» **TASK PROMPT**
Give the data back exactly. Leave out any images.

Stored records
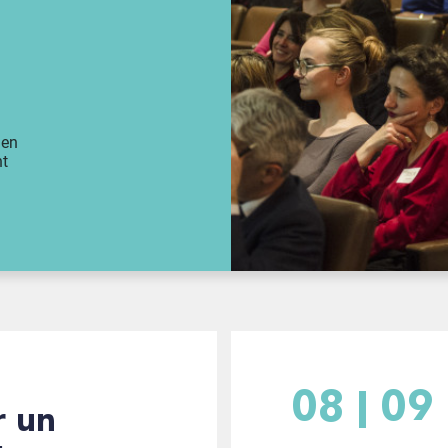
 en
t
08
09
r un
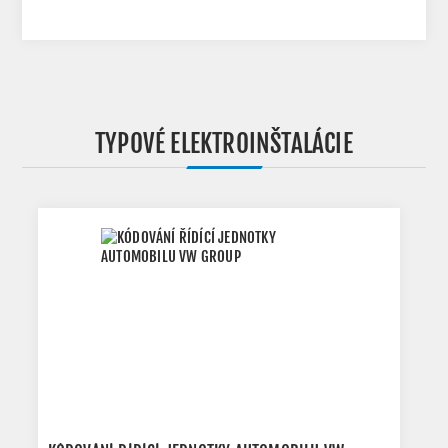
TYPOVÉ ELEKTROINŠTALÁCIE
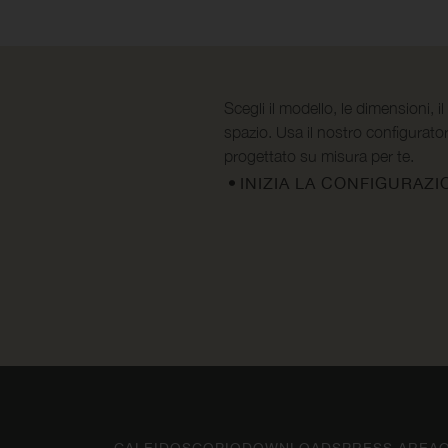
Scegli il modello, le dimensioni, il
spazio. Usa il nostro configurator
progettato su misura per te.
INIZIA LA CONFIGURAZI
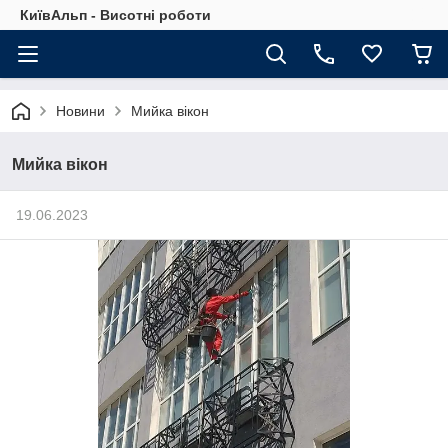
КиївАльп - Висотні роботи
Новини
Мийка вікон
Мийка вікон
19.06.2023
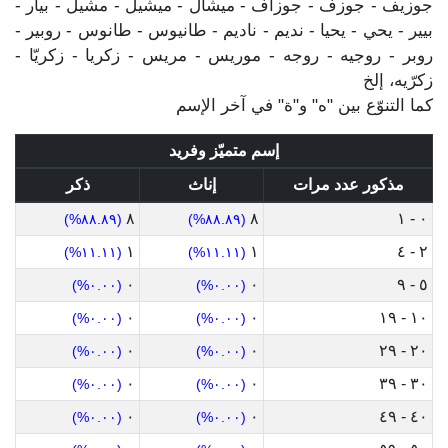
جوزيف - جوزف - جوزاف - ميشال - ميشيل - مشيل - بيار -
بيير - يحي - يحيا - نديم - ناديم - طانيوس - طانوس - روبير -
روبر - روجيه - روجه - موريس - مريس - زكريا - زكريّا -
زكرّيه، إلخ
كما التنوّع بين "ه" و"ة" في آخر الإسم
إسم متميّز وفريد
مذكور عدد مرات
إناث
ذكر
٨
٨
٠ - ١
(٨٨.٨٩%)
(٨٨.٨٩%)
١
١
٢ - ٤
(١١.١١%)
(١١.١١%)
٠
٠
٥ - ٩
(٠.٠٠%)
(٠.٠٠%)
٠
٠
١٠ - ١٩
(٠.٠٠%)
(٠.٠٠%)
٠
٠
٢٠ - ٢٩
(٠.٠٠%)
(٠.٠٠%)
٠
٠
٣٠ - ٣٩
(٠.٠٠%)
(٠.٠٠%)
٠
٠
٤٠ - ٤٩
(٠.٠٠%)
(٠.٠٠%)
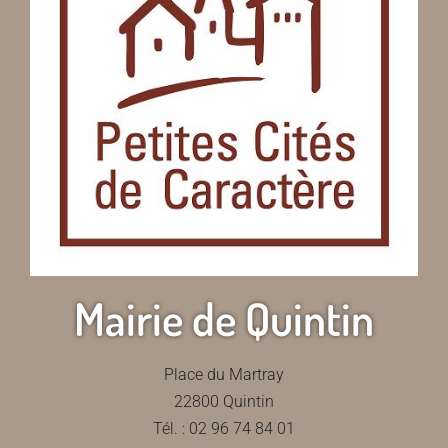
Mairie de Quintin
Place du Martray
22800 Quintin
Tél. : 02 96 74 84 01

» **RESPONSE FOR THIS EXERCISE**
 en
t
08
09
r un
TYPOVÉ ELEKTROINŠTALÁCIE
Scegli il modello, le dimensioni, il
spazio. Usa il nostro configurator
progettato su misura per te.
INIZIA LA CONFIGURAZI
КиївАльп - Висотні роботи
Новини
Мийка вікон
Мийка вікон
19.06.2023
جوزيف - جوزف - جوزاف - ميشال - ميشيل - مشيل - بيار -
بيير - يحي - يحيا - نديم - ناديم - طانيوس - طانوس - روبير -
روبر - روجيه - روجه - موريس - مريس - زكريا - زكريّا -
زكرّيه، إلخ
كما التنوّع بين "ه" و"ة" في آخر الإسم
إسم متميّز وفريد
مذكور عدد مرات
إناث
ذكر
٨
٨
٠ - ١
(٨٨.٨٩%)
(٨٨.٨٩%)
١
١
٢ - ٤
(١١.١١%)
(١١.١١%)
٠
٠
٥ - ٩
(٠.٠٠%)
(٠.٠٠%)
٠
٠
١٠ - ١٩
(٠.٠٠%)
(٠.٠٠%)
٠
٠
٢٠ - ٢٩
(٠.٠٠%)
(٠.٠٠%)
٠
٠
٣٠ - ٣٩
(٠.٠٠%)
(٠.٠٠%)
٠
٠
٤٠ - ٤٩
(٠.٠٠%)
(٠.٠٠%)
Mairie de Quintin
Place du Martray
22800 Quintin
Tél. : 02 96 74 84 01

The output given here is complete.